Inwieweit Abstandsregeln in Restaurants, Kinos oder Sportstätten umgesetzt werden ist sicher individuell sehr unterschiedlich. Aber auch mir ist es wiederholt passiert, dass Nachbarn im Restaurant Stuhl an Stuhl mit dem Rücken zu mir platziert wurden und natürlich am Restauranttisch keine Maske trugen.

Wir haben das Glück, dass nur gewöhnliche Erkältungsviren zu den Ergebnissen dieses bundesweiten Virentestlaufs führten. Dass sich hier offensichtlich nur relativ harmlose Erkältungen so gut wie ungehindert ausgebreitet haben und nicht COVID-19, liegt am Timing im Frühherbst und einer guten Portion Glück. Jetzt kommt es darauf an, etwas daraus zu lernen und an den Maßnahmen noch einmal gehörig nachzubessern. Denn niemand will einen erneuten Lockdown.
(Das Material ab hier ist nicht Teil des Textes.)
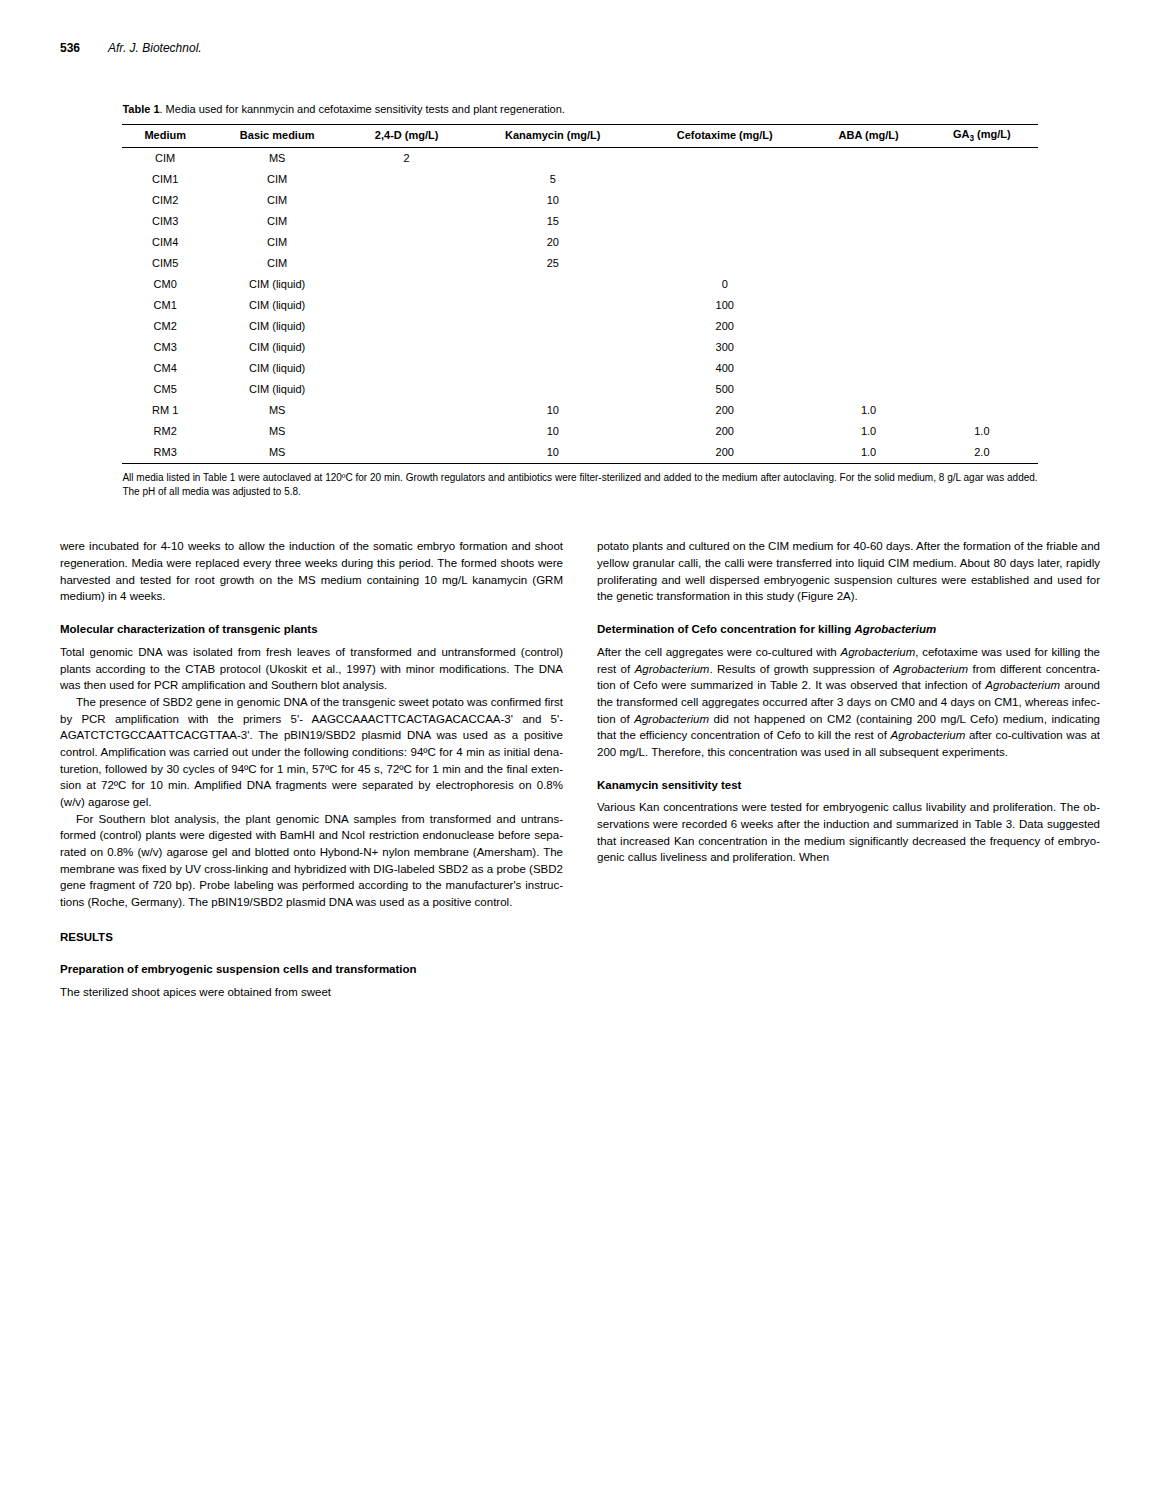536 Afr. J. Biotechnol.
Table 1. Media used for kannmycin and cefotaxime sensitivity tests and plant regeneration.
| Medium | Basic medium | 2,4-D (mg/L) | Kanamycin (mg/L) | Cefotaxime (mg/L) | ABA (mg/L) | GA 3 (mg/L) |
| --- | --- | --- | --- | --- | --- | --- |
| CIM | MS | 2 | | | | |
| CIM1 | CIM | | 5 | | | |
| CIM2 | CIM | | 10 | | | |
| CIM3 | CIM | | 15 | | | |
| CIM4 | CIM | | 20 | | | |
| CIM5 | CIM | | 25 | | | |
| CM0 | CIM (liquid) | | | 0 | | |
| CM1 | CIM (liquid) | | | 100 | | |
| CM2 | CIM (liquid) | | | 200 | | |
| CM3 | CIM (liquid) | | | 300 | | |
| CM4 | CIM (liquid) | | | 400 | | |
| CM5 | CIM (liquid) | | | 500 | | |
| RM 1 | MS | | 10 | 200 | 1.0 | |
| RM2 | MS | | 10 | 200 | 1.0 | 1.0 |
| RM3 | MS | | 10 | 200 | 1.0 | 2.0 |
All media listed in Table 1 were autoclaved at 120ºC for 20 min. Growth regulators and antibiotics were filter-sterilized and added to the medium after autoclaving. For the solid medium, 8 g/L agar was added. The pH of all media was adjusted to 5.8.
were incubated for 4-10 weeks to allow the induction of the somatic embryo formation and shoot regeneration. Media were replaced every three weeks during this period. The formed shoots were harvested and tested for root growth on the MS medium containing 10 mg/L kanamycin (GRM medium) in 4 weeks.
Molecular characterization of transgenic plants
Total genomic DNA was isolated from fresh leaves of transformed and untransformed (control) plants according to the CTAB protocol (Ukoskit et al., 1997) with minor modifications. The DNA was then used for PCR amplification and Southern blot analysis.
The presence of SBD2 gene in genomic DNA of the transgenic sweet potato was confirmed first by PCR amplification with the primers 5'- AAGCCAAACTTCACTAGACACCAA-3' and 5'-AGATCTCTGCCAATTCACGTTAA-3'. The pBIN19/SBD2 plasmid DNA was used as a positive control. Amplification was carried out under the following conditions: 94ºC for 4 min as initial denaturetion, followed by 30 cycles of 94ºC for 1 min, 57ºC for 45 s, 72ºC for 1 min and the final extension at 72ºC for 10 min. Amplified DNA fragments were separated by electrophoresis on 0.8% (w/v) agarose gel.
For Southern blot analysis, the plant genomic DNA samples from transformed and untransformed (control) plants were digested with BamHI and NcoI restriction endonuclease before separated on 0.8% (w/v) agarose gel and blotted onto Hybond-N+ nylon membrane (Amersham). The membrane was fixed by UV cross-linking and hybridized with DIG-labeled SBD2 as a probe (SBD2 gene fragment of 720 bp). Probe labeling was performed according to the manufacturer's instructions (Roche, Germany). The pBIN19/SBD2 plasmid DNA was used as a positive control.
Results
Preparation of embryogenic suspension cells and transformation
The sterilized shoot apices were obtained from sweet
potato plants and cultured on the CIM medium for 40-60 days. After the formation of the friable and yellow granular calli, the calli were transferred into liquid CIM medium. About 80 days later, rapidly proliferating and well dispersed embryogenic suspension cultures were established and used for the genetic transformation in this study (Figure 2A).
Determination of Cefo concentration for killing Agrobacterium
After the cell aggregates were co-cultured with Agrobacterium, cefotaxime was used for killing the rest of Agrobacterium. Results of growth suppression of Agrobacterium from different concentration of Cefo were summarized in Table 2. It was observed that infection of Agrobacterium around the transformed cell aggregates occurred after 3 days on CM0 and 4 days on CM1, whereas infection of Agrobacterium did not happened on CM2 (containing 200 mg/L Cefo) medium, indicating that the efficiency concentration of Cefo to kill the rest of Agrobacterium after co-cultivation was at 200 mg/L. Therefore, this concentration was used in all subsequent experiments.
Kanamycin sensitivity test
Various Kan concentrations were tested for embryogenic callus livability and proliferation. The observations were recorded 6 weeks after the induction and summarized in Table 3. Data suggested that increased Kan concentration in the medium significantly decreased the frequency of embryogenic callus liveliness and proliferation. When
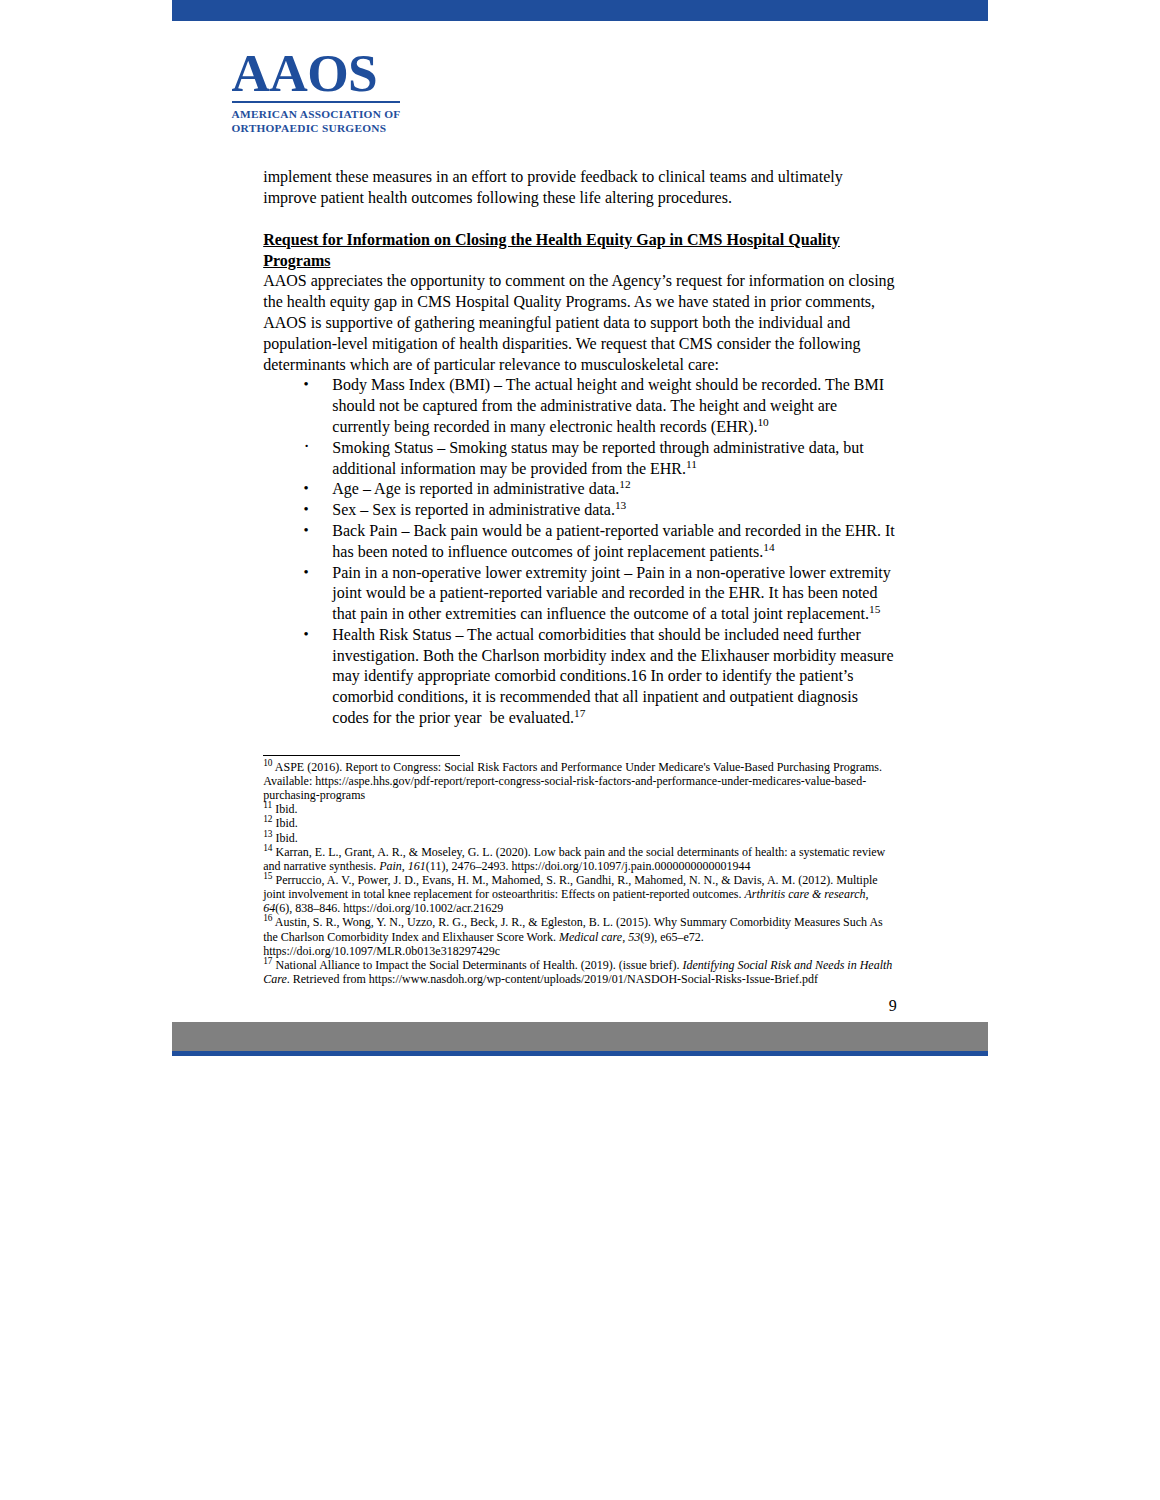AAOS
American Association of
Orthopaedic Surgeons
implement these measures in an effort to provide feedback to clinical teams and ultimately improve patient health outcomes following these life altering procedures.
Request for Information on Closing the Health Equity Gap in CMS Hospital Quality Programs
AAOS appreciates the opportunity to comment on the Agency’s request for information on closing the health equity gap in CMS Hospital Quality Programs. As we have stated in prior comments, AAOS is supportive of gathering meaningful patient data to support both the individual and population-level mitigation of health disparities. We request that CMS consider the following determinants which are of particular relevance to musculoskeletal care:
Body Mass Index (BMI) – The actual height and weight should be recorded. The BMI should not be captured from the administrative data. The height and weight are currently being recorded in many electronic health records (EHR).10
Smoking Status – Smoking status may be reported through administrative data, but additional information may be provided from the EHR.11
Age – Age is reported in administrative data.12
Sex – Sex is reported in administrative data.13
Back Pain – Back pain would be a patient-reported variable and recorded in the EHR. It has been noted to influence outcomes of joint replacement patients.14
Pain in a non-operative lower extremity joint – Pain in a non-operative lower extremity joint would be a patient-reported variable and recorded in the EHR. It has been noted that pain in other extremities can influence the outcome of a total joint replacement.15
Health Risk Status – The actual comorbidities that should be included need further investigation. Both the Charlson morbidity index and the Elixhauser morbidity measure may identify appropriate comorbid conditions.16 In order to identify the patient’s comorbid conditions, it is recommended that all inpatient and outpatient diagnosis codes for the prior year be evaluated.17
10 ASPE (2016). Report to Congress: Social Risk Factors and Performance Under Medicare's Value-Based Purchasing Programs. Available: https://aspe.hhs.gov/pdf-report/report-congress-social-risk-factors-and-performance-under-medicares-value-based-purchasing-programs
11 Ibid.
12 Ibid.
13 Ibid.
14 Karran, E. L., Grant, A. R., & Moseley, G. L. (2020). Low back pain and the social determinants of health: a systematic review and narrative synthesis. Pain, 161(11), 2476–2493. https://doi.org/10.1097/j.pain.0000000000001944
15 Perruccio, A. V., Power, J. D., Evans, H. M., Mahomed, S. R., Gandhi, R., Mahomed, N. N., & Davis, A. M. (2012). Multiple joint involvement in total knee replacement for osteoarthritis: Effects on patient-reported outcomes. Arthritis care & research, 64(6), 838–846. https://doi.org/10.1002/acr.21629
16 Austin, S. R., Wong, Y. N., Uzzo, R. G., Beck, J. R., & Egleston, B. L. (2015). Why Summary Comorbidity Measures Such As the Charlson Comorbidity Index and Elixhauser Score Work. Medical care, 53(9), e65–e72. https://doi.org/10.1097/MLR.0b013e318297429c
17 National Alliance to Impact the Social Determinants of Health. (2019). (issue brief). Identifying Social Risk and Needs in Health Care. Retrieved from https://www.nasdoh.org/wp-content/uploads/2019/01/NASDOH-Social-Risks-Issue-Brief.pdf
9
Wie auch Ergebnisse einer durch die WHO finanzierten Metaanalyse nahelegen, ist das Abstandhalten die wichtigste nicht-pharmazeutische Maßnahme gegen eine Übertragung von SARS-CoV-2. Masken bieten, abhängig vom Kontext, einen zusätzlichen Schutz, am besten in Kombination mit der Einhaltung von Abstandsregeln. So sind einige der derzeit gültigen Infektionsschutzempfehlungen noch einmal gründlich zu durchdenken. Sollen Schüler*innen wirklich ohne Abstand täglich eng beieinander in geschlossenen Klassenräumen sitzen, oder wäre hier nicht doch ein frühzeitiger wechselnder Schichtbetrieb angezeigt? Ist es ernsthaft sinnvoll, dass Kinder und Jugendliche vom Krippenalter bis zum Abitur mit Erkältungssymptomen in Kitas und Schulen gehen? Sollen Abstandsregeln nicht konsequenter umgesetzt werden, an Arbeitsplätzen, in Restaurants und in weiteren geschlossenen Räumen? Bleibt nur zu hoffen, dass die politisch Verantwortlichen umgehend reagieren und hier noch nachjustieren.